RUN ./mvnw -q package -DskipTests
# Extract layers for cache efficiency
RUN java -Djarmode=tools -jar target/*.jar extract --destination target/extracted
# Runtime: minimal JRE
FROM eclipse-temurin:21-jre-alpine
WORKDIR /app
# Non-root user
RUN addgroup -g 1001 appgroup && adduser -u 1001 -G appgroup -s /bin/sh -D appuser
USER appuser
# Copy extracted layers (most stable first for Docker layer caching)

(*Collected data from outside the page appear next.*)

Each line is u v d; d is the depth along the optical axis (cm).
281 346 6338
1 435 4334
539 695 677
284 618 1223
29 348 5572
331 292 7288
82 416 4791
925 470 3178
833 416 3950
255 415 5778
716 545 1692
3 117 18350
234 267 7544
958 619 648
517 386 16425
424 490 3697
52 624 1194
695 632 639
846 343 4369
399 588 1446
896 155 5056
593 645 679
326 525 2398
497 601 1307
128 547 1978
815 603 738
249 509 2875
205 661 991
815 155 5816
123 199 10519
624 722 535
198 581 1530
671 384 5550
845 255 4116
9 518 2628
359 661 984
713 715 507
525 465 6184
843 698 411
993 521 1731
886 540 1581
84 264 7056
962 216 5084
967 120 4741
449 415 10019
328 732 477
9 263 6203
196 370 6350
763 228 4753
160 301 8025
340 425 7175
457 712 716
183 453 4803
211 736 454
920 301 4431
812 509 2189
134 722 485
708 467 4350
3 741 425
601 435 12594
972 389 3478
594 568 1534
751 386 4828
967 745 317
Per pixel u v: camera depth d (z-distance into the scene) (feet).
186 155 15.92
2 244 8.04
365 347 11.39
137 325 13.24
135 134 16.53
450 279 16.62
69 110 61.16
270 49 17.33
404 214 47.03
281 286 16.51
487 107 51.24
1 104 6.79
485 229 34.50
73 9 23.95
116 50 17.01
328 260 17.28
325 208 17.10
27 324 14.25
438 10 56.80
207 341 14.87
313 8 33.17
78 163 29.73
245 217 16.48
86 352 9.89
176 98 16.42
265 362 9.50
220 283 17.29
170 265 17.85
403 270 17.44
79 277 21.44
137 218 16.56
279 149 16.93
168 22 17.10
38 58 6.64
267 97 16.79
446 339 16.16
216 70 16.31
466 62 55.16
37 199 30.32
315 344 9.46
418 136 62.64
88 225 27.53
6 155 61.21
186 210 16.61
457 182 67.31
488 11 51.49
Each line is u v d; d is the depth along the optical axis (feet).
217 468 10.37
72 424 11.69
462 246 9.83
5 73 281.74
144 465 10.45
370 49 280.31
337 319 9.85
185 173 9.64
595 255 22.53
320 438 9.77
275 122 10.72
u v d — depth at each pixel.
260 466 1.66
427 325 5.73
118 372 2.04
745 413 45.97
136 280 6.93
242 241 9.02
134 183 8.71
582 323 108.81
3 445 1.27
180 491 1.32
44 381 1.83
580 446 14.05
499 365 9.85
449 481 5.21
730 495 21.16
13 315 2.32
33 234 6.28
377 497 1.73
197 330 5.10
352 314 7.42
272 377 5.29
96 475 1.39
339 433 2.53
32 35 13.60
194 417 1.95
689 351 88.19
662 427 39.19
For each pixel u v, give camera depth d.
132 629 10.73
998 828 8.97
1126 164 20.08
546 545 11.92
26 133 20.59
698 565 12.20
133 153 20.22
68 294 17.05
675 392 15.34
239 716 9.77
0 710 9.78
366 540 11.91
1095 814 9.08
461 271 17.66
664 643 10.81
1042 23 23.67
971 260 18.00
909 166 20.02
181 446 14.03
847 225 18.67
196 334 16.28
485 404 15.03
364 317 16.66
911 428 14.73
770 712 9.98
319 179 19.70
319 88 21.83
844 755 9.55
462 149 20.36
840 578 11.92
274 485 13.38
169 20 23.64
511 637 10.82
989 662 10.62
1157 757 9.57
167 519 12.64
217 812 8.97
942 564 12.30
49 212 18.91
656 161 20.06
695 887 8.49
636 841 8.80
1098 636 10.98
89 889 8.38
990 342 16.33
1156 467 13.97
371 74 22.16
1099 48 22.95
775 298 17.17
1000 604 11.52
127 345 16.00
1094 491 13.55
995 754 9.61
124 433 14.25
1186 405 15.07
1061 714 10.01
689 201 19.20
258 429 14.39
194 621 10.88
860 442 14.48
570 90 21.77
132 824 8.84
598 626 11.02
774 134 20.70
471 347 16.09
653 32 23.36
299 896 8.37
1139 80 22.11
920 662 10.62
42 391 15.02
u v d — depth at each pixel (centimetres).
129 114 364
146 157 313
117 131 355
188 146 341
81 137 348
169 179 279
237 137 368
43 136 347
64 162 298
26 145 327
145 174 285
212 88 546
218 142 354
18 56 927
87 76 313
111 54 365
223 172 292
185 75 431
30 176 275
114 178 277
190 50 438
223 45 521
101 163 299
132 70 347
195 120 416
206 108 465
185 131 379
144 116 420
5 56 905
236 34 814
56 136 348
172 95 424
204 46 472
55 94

COPY --from=builder --chown=appuser:appgroup /build/target/extracted/dependencies/ ./
COPY --from=builder --chown=appuser:appgroup /build/target/extracted/spring-boot-loader/ ./
COPY --from=builder --chown=appuser:appgroup /build/target/extracted/snapshot-dependencies/ ./
COPY --from=builder --chown=appuser:appgroup /build/target/extracted/application/ ./
EXPOSE 8080
ENTRYPOINT ["java", "-XX:MaxRAMPercentage=75", "-XX:+ExitOnOutOfMemoryError", "org.springframework.boot.loader.launch.JarLauncher"]
Key practices:
- Layered JARs: dependencies layer rarely changes — Docker caches it across builds
- Non-root user: never run as root in a container
- JRE not JDK: runtime only, smaller image
- Alpine base: ~200 MB vs ~500 MB for Ubuntu-based images
Horizontal Pod Autoscaler (HPA)
Scale based on custom metrics from Prometheus:
apiVersion: autoscaling/v2
kind: HorizontalPodAutoscaler
metadata:
name: order-service-hpa
spec:
scaleTargetRef:
apiVersion: apps/v1
kind: Deployment
name: order-service
minReplicas: 2
maxReplicas: 20
metrics:
- type: Resource
resource:
name: cpu
target:
type: Utilization
averageUtilization: 70
- type: Pods
pods:
metric:
name: http_server_requests_seconds_count # from Actuator → Prometheus
target:
type: AverageValue
averageValue: "100" # scale when each pod handles >100 req/s
With Virtual Threads, pods scale faster under load because each pod can handle more concurrent requests before CPU saturates.
Quick Reference
# Probes
startupProbe:
httpGet: { path: /actuator/health/liveness, port: 8080 }
failureThreshold: 30
periodSeconds: 10
livenessProbe:
httpGet: { path: /actuator/health/liveness, port: 8080 }
periodSeconds: 10
readinessProbe:
httpGet: { path: /actuator/health/readiness, port: 8080 }
periodSeconds: 5
# Graceful shutdown
server.shutdown: graceful
spring.lifecycle.timeout-per-shutdown-phase: 30s
terminationGracePeriodSeconds: 60
# JVM flags
-XX:MaxRAMPercentage=75
-XX:+ExitOnOutOfMemoryError
Summary
Spring Boot on Kubernetes needs four things done right: correct probe configuration (startup → liveness → readiness), graceful shutdown with a preStop sleep to close the routing race condition, JVM memory flags set to respect container limits, and configuration sourced from ConfigMaps and Secrets rather than container images. Never run as root, use layered JARs for faster builds, and size memory limits with 25% headroom for non-heap allocations.